Ireland battles rising bullying complaints

Bullying behaviour in the workplace causes stress and frustration for employees

Bullying in the workplace is on the rise in Ireland, according to a new report released on August 17.

The Minister for Labour Affairs established an expert advisory group on workplace bullying a year ago and asked that the group table a report on the issue.

The group wasn’t able to distinguish if the actual incidence of bullying was increasing or if more people were reporting bullying behaviour because of the increasing awareness of the problem.

Regardless, there have been more complaints, higher levels of workplace stress, great frustration with a lack of formal channels for resolving complaints and an increased burden on all parties to resolve disputes.

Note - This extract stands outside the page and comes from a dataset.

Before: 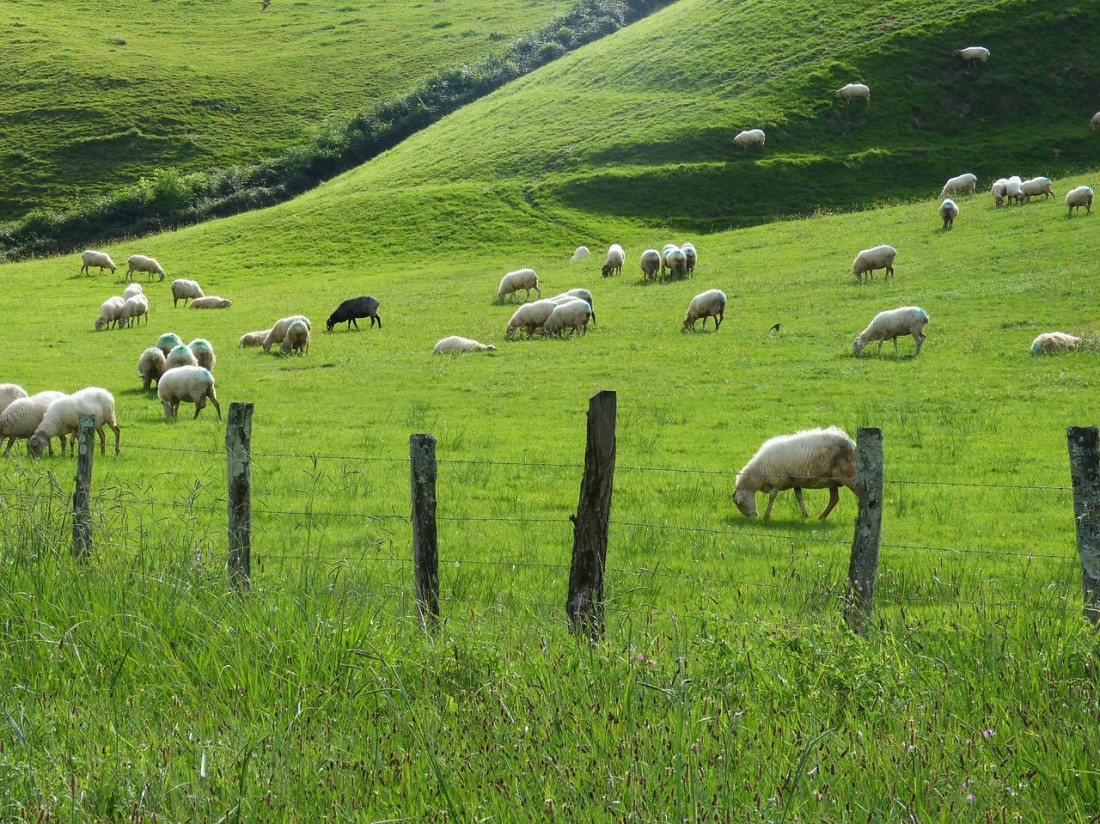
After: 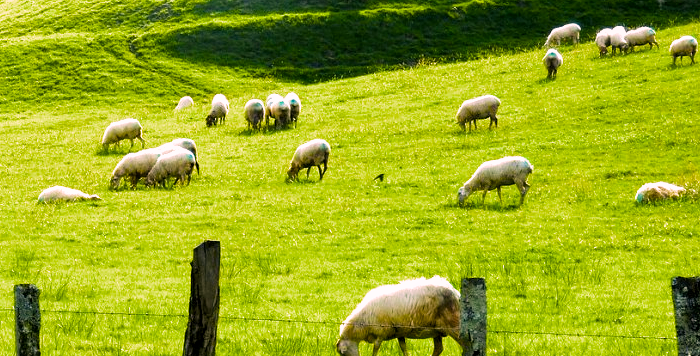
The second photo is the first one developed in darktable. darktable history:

The report also found that existing measures to tackle the problem are insufficient and that employers and the State need to act quickly to alleviate the problem and the effects of bullying on employees.

The report echoes the findings of a British survey completed by employment law firm Peninsula and released on July 29 that found employers aren’t taking complaints of bullying seriously.

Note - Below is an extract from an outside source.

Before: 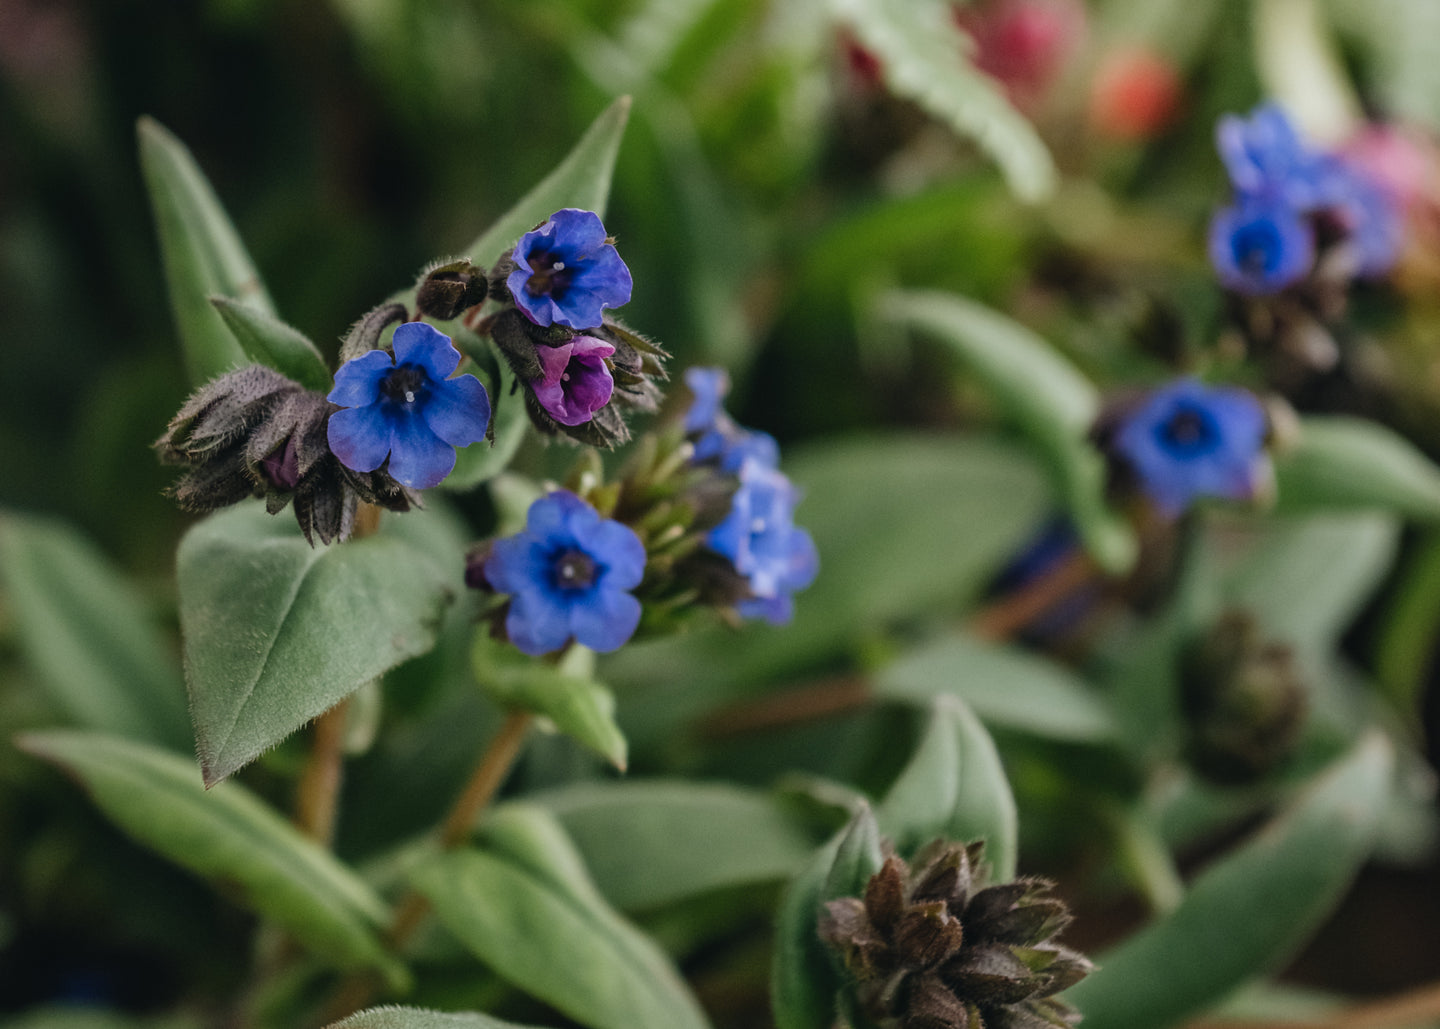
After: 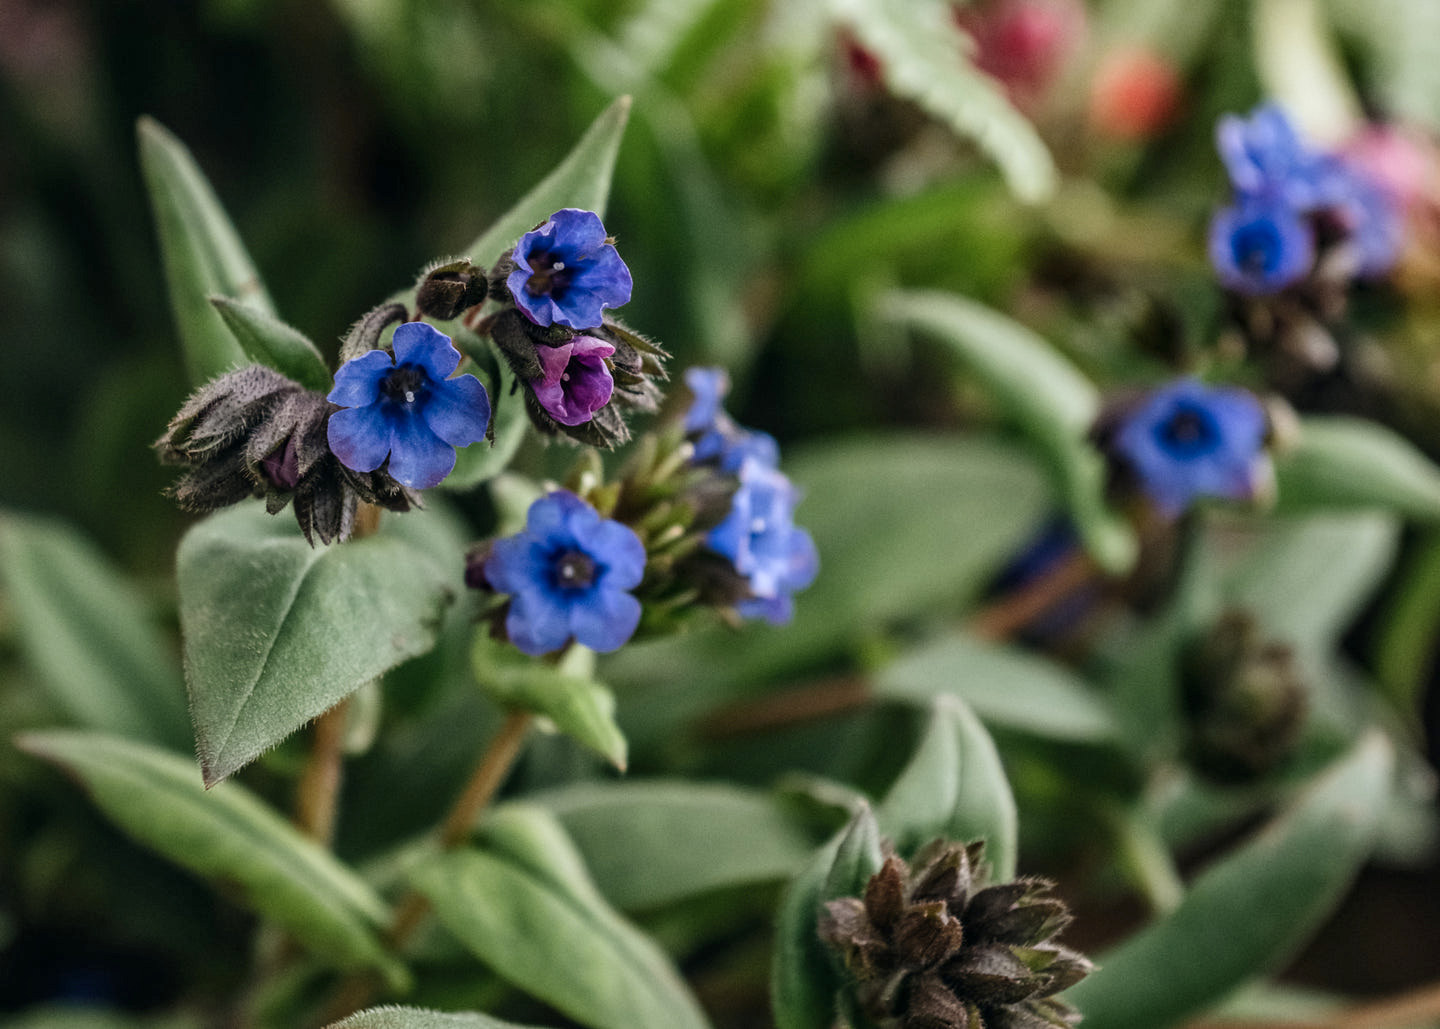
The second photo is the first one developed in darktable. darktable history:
contrast brightness saturation: contrast 0.148, brightness 0.055
local contrast: on, module defaults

The survey found that about one fifth of workers had registered complaints with their boss about offensive jokes, but felt their complaints weren’t taken seriously.

More than two thirds of employees said they wished their bosses would do more to tackle workplace harassment and said that workplace jokes often lead to bullying behaviour.

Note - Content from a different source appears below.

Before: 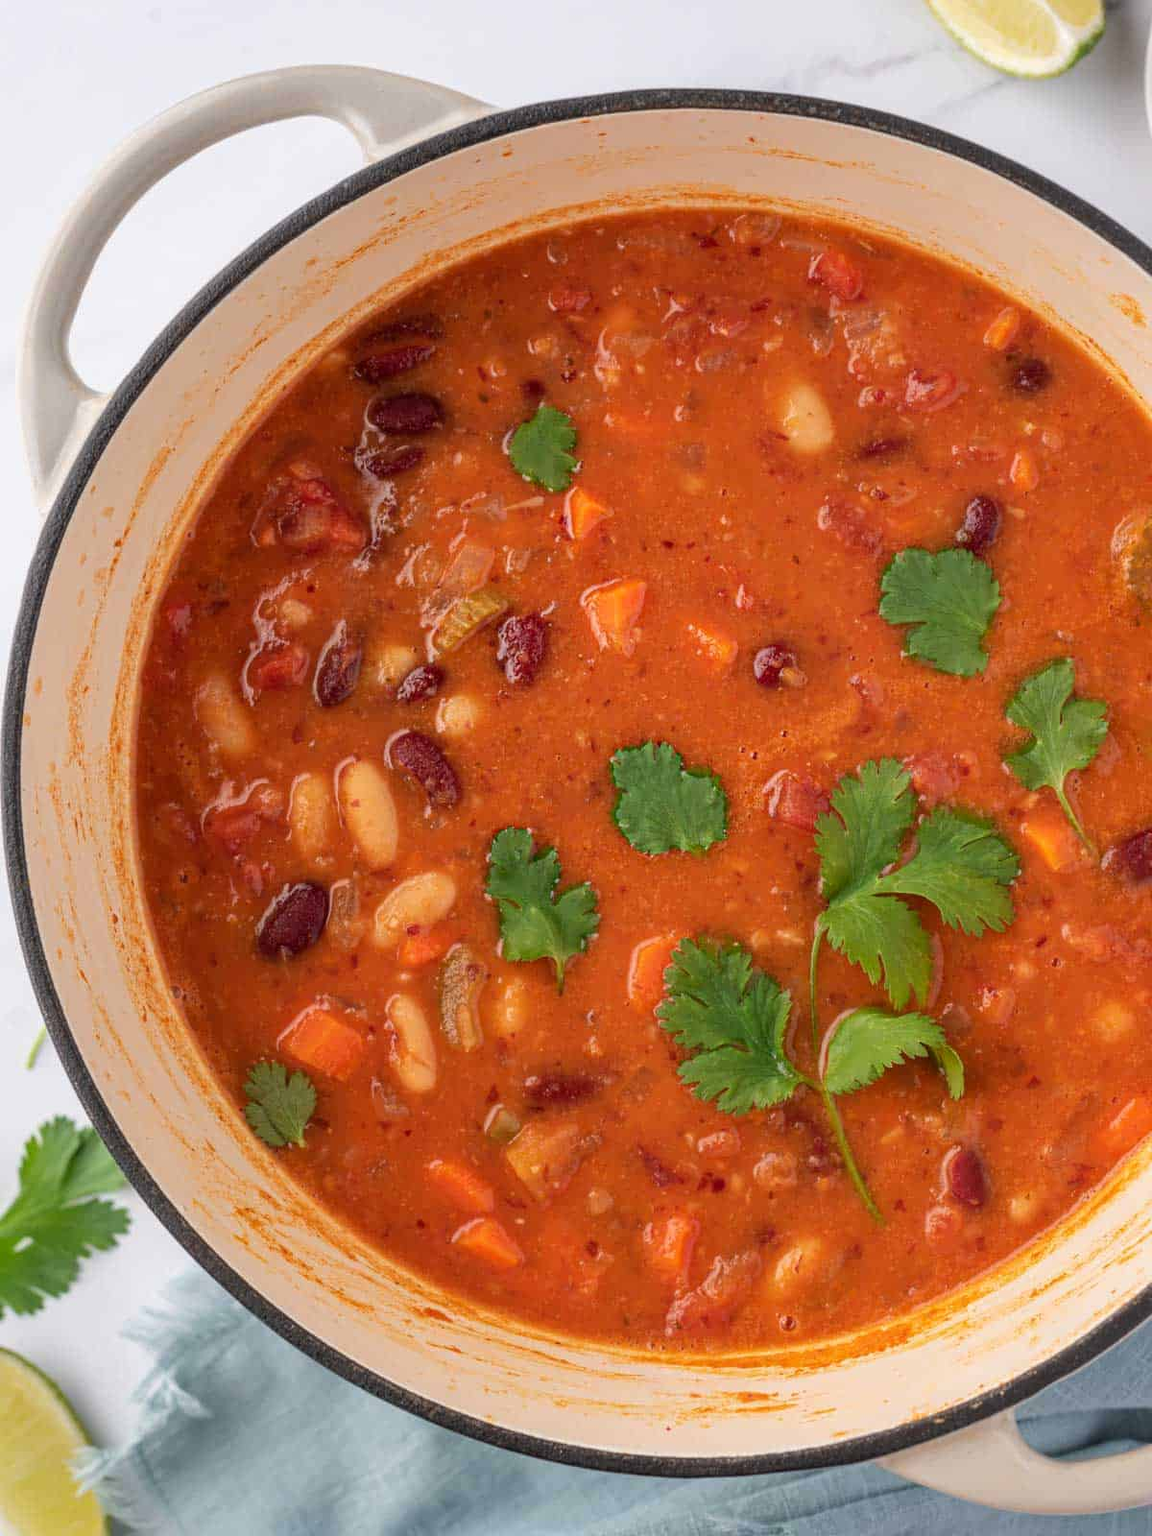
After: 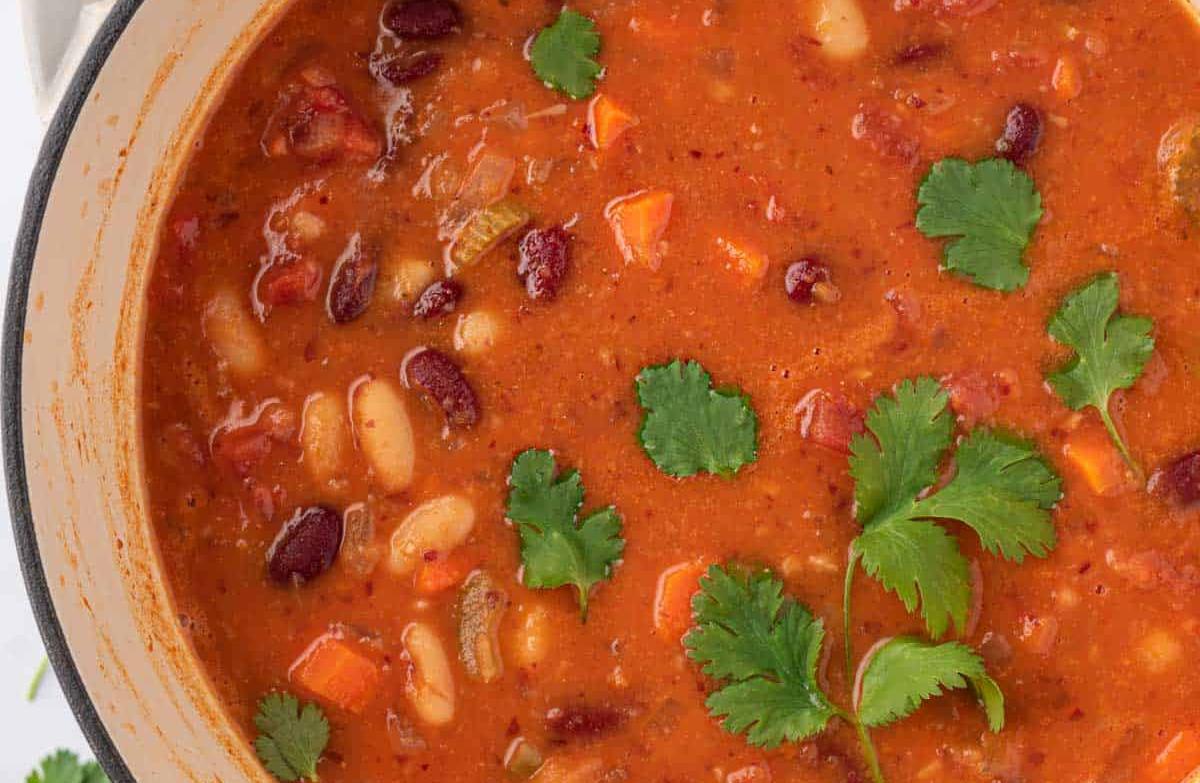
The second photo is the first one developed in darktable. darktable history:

The Irish report recommends that legislation, which would apply to all employees in the workforce irrespective of employment status, be brought forward to deal with workplace bullying.

The legislation would make dealing with incidents of bullying at the workplace a mandatory requirement for workplace safety and if the complaints can’t be resolved through an employer’s normal dispute resolution procedure, they would then be referred to the Labour Relations Commission.